Universal sums of generalized pentagonal numbers

TL;DR

This paper classifies all proper universal sums of generalized pentagonal numbers and proves a criterion, called the pentagonal theorem of 109, for their universality based on representation of specific integers.

Contribution

It identifies exactly 234 proper universal sums of generalized pentagonal numbers and establishes the pentagonal theorem of 109 as a criterion for universality.

Findings

234 proper universal sums identified

Pentagonal theorem of 109 proved

Universality characterized by representation of 12 specific integers

Abstract

For an integer $x$, an integer of the form $P_5(x)=\frac{3x^2-x}2$ is called a generalized pentagonal number.

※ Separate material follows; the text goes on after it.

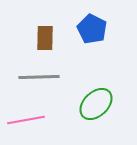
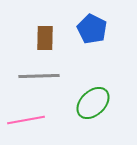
gray line: moved 1 px up
green ellipse: moved 3 px left, 1 px up
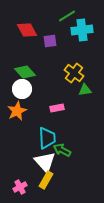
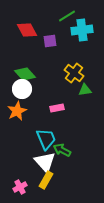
green diamond: moved 2 px down
cyan trapezoid: moved 1 px left, 1 px down; rotated 20 degrees counterclockwise
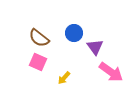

For positive integers $\alpha_1,\dots,\alpha_k$, a sum $\Phi_{\alpha_1,\dots,\alpha_k}(x_1,x_2,\dots,x_k)=\alpha_1P_5(x_1)+\alpha_2P_5(x_2)+\cdots+\alpha_kP_5(x_k)$ of generalized pentagonal numbers is called universal if $\Phi_{\alpha_1,\dots,\alpha_k}(x_1,x_2,\dots,x_k)=N$ has an integer solution $(x_1,x_2,\dots,x_k) \in \mathbb Z^k$ for any non-negative integer $N$. In this article, we prove that there are exactly $234$ proper universal sums of generalized pentagonal numbers. Furthermore, the "pentagonal theorem of $109$" is proved, which states that an arbitrary sum $\Phi_{\alpha_1,\dots,\alpha_k}(x_1,x_2,\dots,x_k)$ is universal if and only if it represents the integers $1, 3, 8, 9, 11, 18, 19, 25, 27, 43, 98$, and $109$.